Lord of the Rings Trilogy (my first time)

GI Joe Marvel Comics TPB

A+ Certification for Dummies

and then whatever copy of Stuff or Maxim is on top of the stack.

Jeez, and I used to be proud that I liked to read. :rolleyes:

Freedomland by Richard Price.

Just finished American Gods by Neil Gaiman.

I am also struggling through Shelters of Stone by Jean Auel, which is so appallingly dull that my brain hurts when I read it. (I am so disappointed because I really enjoyed the previous books in the series) But, I sort of feel obligated to finish it since it was a birthday gift from my husband.
Damn him! :wink:

I’m kind of swapping back and forth between Black Holes and Time Warps by Kip Thorne and The Origin of Species. Fortunately they’re not books with a lot of overlapping material so I don’t tend to confuse them. :wink:

Waiting in the wings I have a complete set of The Harvard Classics which I received from my aunt. I was helping her move into a new house and she said “you want 'em? Take 'em! Otherwise they’re going on the auction.” Woo hoo! :cool:

I am sitting amidst a pile of books I’ve ordered online or bought at second-hand shops: The American Stage of To-Day (a huge 1910 coffee-table book, loaded with lovely portraits), an 1874 sex and marriage manual, and an illustrated booklet on 1930s German actress Renate Müller, so I can finally do an article on her. I just finished, and forwarded to my Mom, Mrs. Miniver and Glittering Sham (a 1932 Hollywood novel, just as trashy as it sounds), and just finished Mrs. Caudle’s Curtain Lectures, an hilarious 1844 book by Douglas Jerrold.

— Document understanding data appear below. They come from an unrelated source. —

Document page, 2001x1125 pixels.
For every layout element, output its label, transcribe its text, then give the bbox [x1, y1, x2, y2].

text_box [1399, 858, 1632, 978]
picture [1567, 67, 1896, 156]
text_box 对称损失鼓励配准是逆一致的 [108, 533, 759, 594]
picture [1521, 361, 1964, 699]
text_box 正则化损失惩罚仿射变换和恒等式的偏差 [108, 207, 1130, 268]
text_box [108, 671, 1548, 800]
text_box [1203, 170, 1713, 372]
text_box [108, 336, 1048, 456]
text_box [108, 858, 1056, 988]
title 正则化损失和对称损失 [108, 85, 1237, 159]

The sex manual (Chastity, or, Our Secret Sins) is a howl. My favorite chapter is on “Vicious Servants.” The author relates that a friend hired an Irish woman as nursemaid to his children, and “in the four weeks she was with them she ruined all his boys and girls, and left the family wrecked for life. Mr. J. says, in speaking of it, ‘I would rather have laid all my children in the grave.’” Well—what a month that must have been! I hope Biddie didn’t ask for a reference. . .

Just finished “Love Among the Chickens” - PG Wodehouse as an e-book on the Handspring. Now I need to dig out my Jeeves again! I still can’t decide whether I like Wilde or Wodehouse better - but I have to be in the mood to read them.

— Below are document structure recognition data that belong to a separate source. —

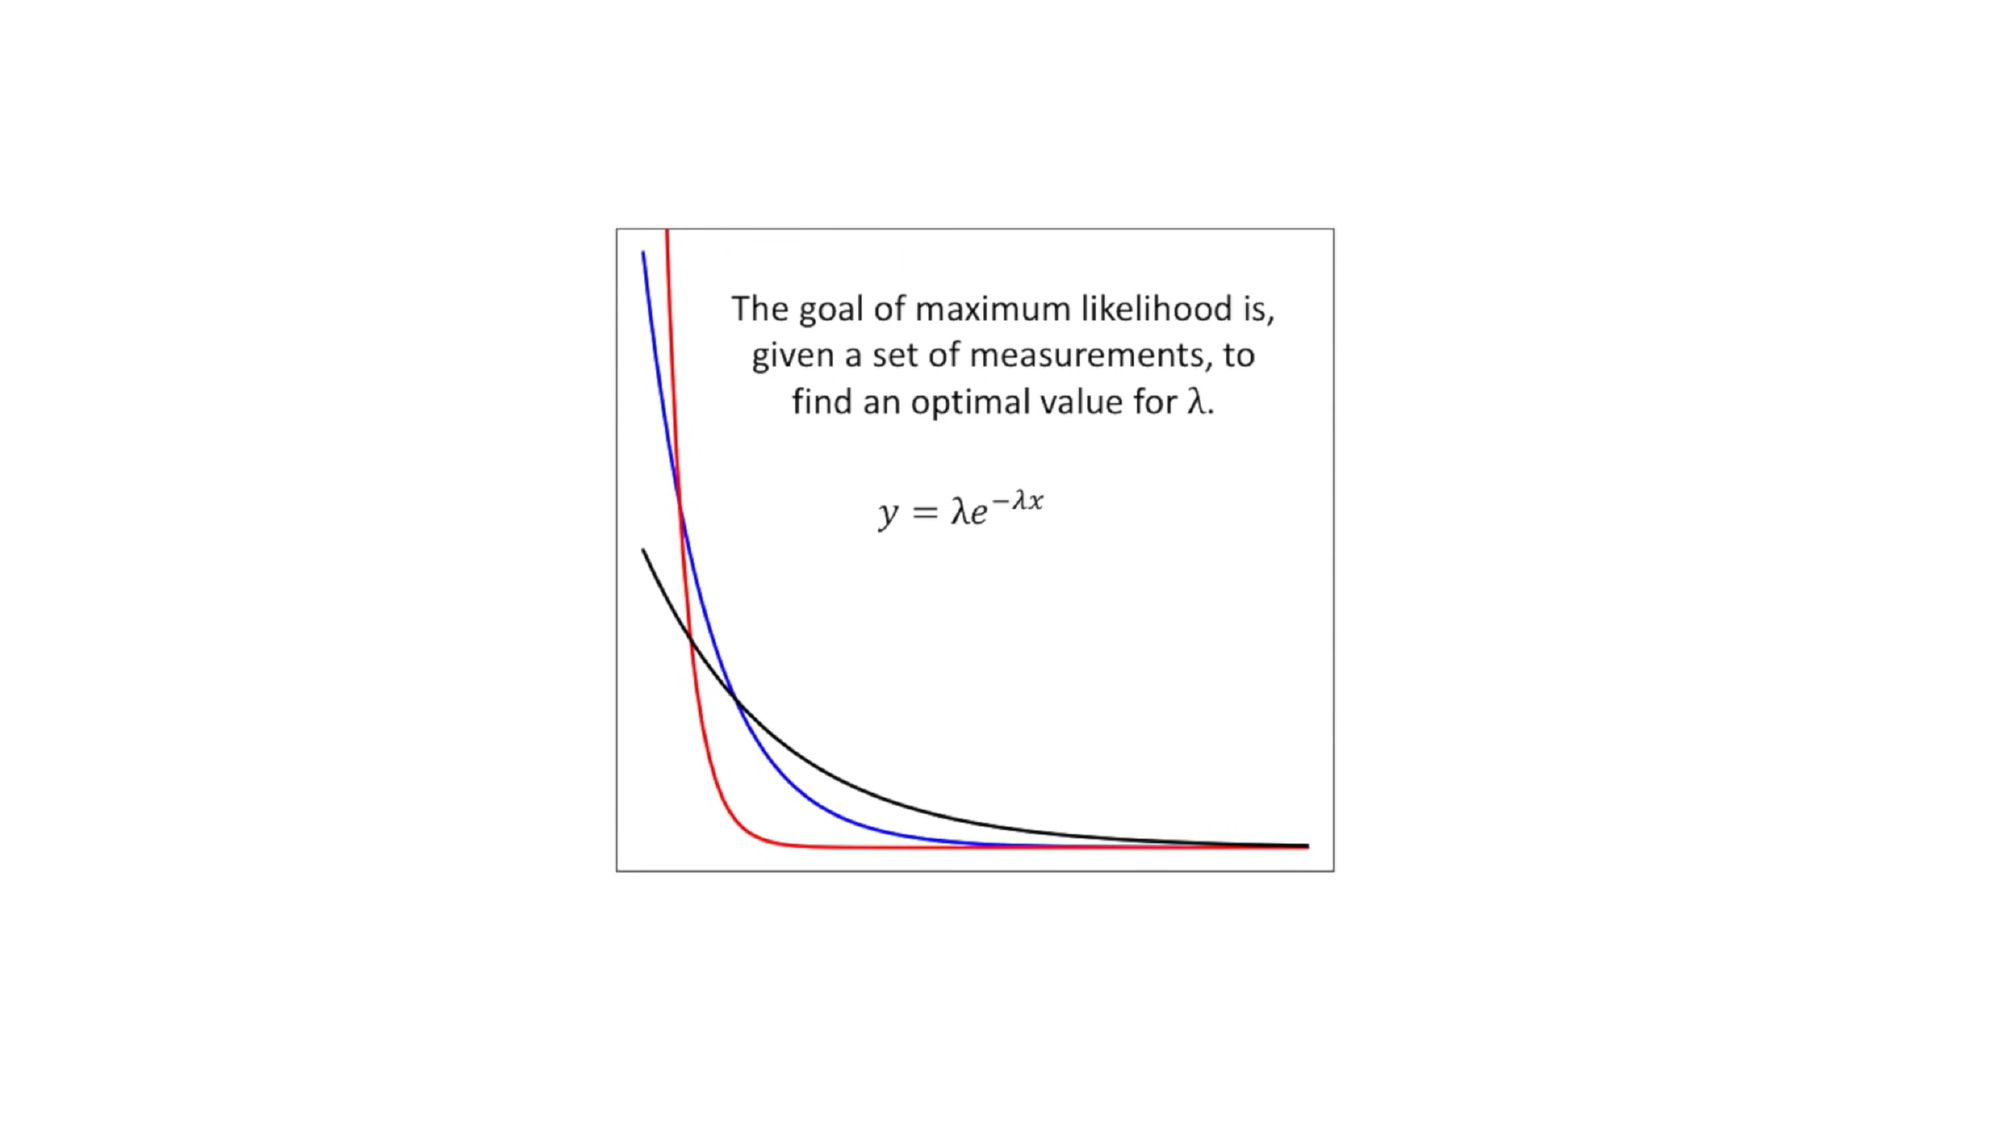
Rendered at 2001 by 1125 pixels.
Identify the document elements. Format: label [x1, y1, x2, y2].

picture [569, 178, 1414, 931]
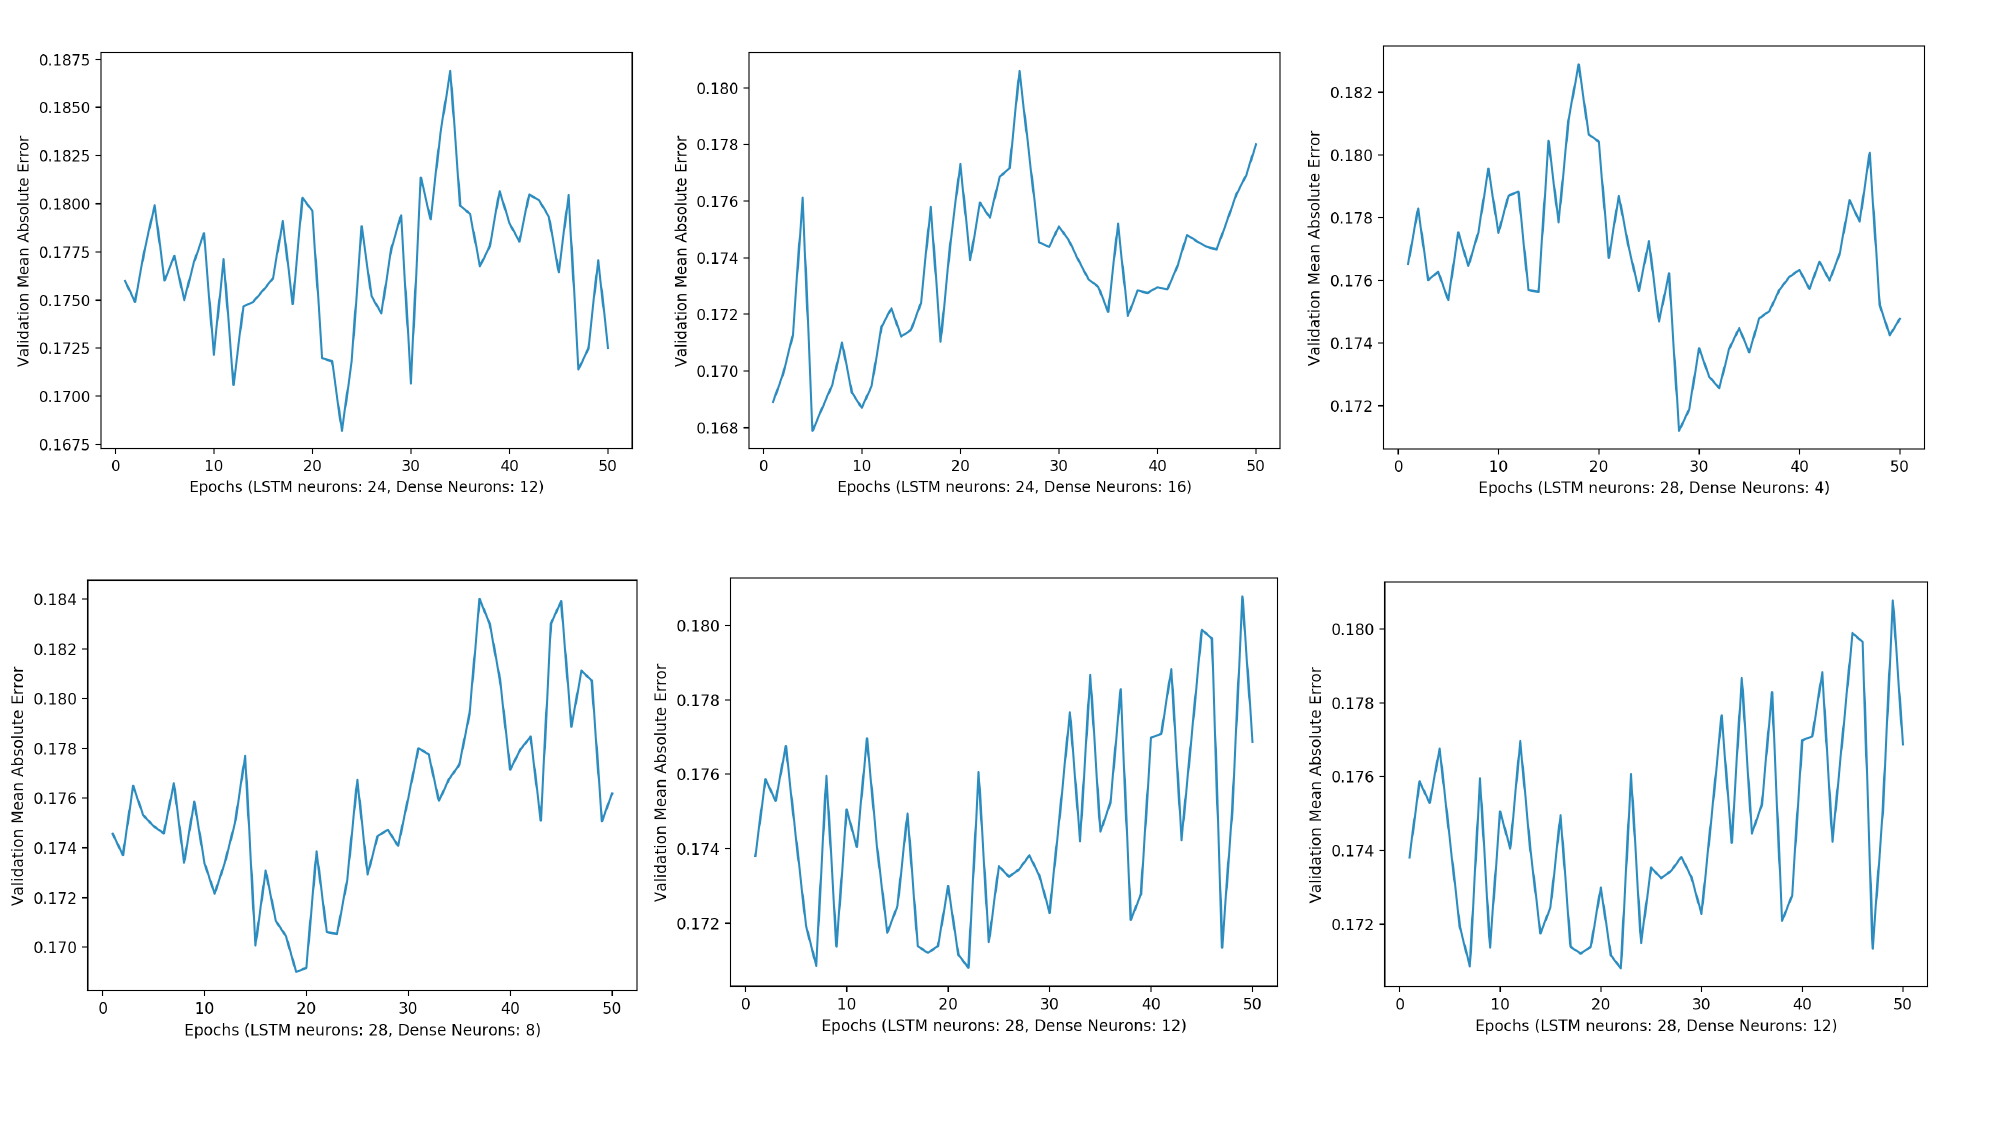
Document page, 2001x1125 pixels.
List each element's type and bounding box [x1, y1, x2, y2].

picture [0, 565, 1947, 1039]
picture [663, 31, 1947, 502]
picture [15, 40, 648, 502]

Slogging through Green Mars by Kim Stanley Robinson - the middle part of a trilogy & I don’t think I’m going to make it. Very dense story, lots of characters & more politicking than I prefer.

Halfway through Salmon of Doubt Douglas Adams’ posthumous collection of odd bits. Wonderful read so far, if bittersweet.

The Chronoliths by Robert Charles Wilson. Not bad so far.

Politzania, I too have tried to read those darn Robinson Mars books and just can’t do it!

Next up: Blood Music by Greg Bear

I’m reading A Princess of Mars by Edgar Rice Burroughs. I’m really into it, I love old adventure novels.

I picked up the book because there is a pretty cool poster that goes by the name of John Carter of Mars. The english section in the library had about eight or nine titles in this series. I hope the rest are as entertaining.

The allegory of love by C S Lewis
The golden bough, Fraser
Fear less that De Becker guy

next up:
some mysteries that I checked out and that have been sitting around
*The Oxford history of Eng. lit, v 3 (16th century), C S Lewis
Lancelot, Chretien de Troyes
The crock of gold, Stephens

I’ve just finished Sea of Silver Light the last volume of the Otherland series by Tad Williams.

Currently reading Hogfather by Terry Pratchett again.

Life After Death , fiction by Carol Muske Dukes. I saw her speak at a local college a few months ago.

Joan of Arc and Richard II: Sex, Saints and Government in the Middle Ages by Charles Wood. Very nifty stuff.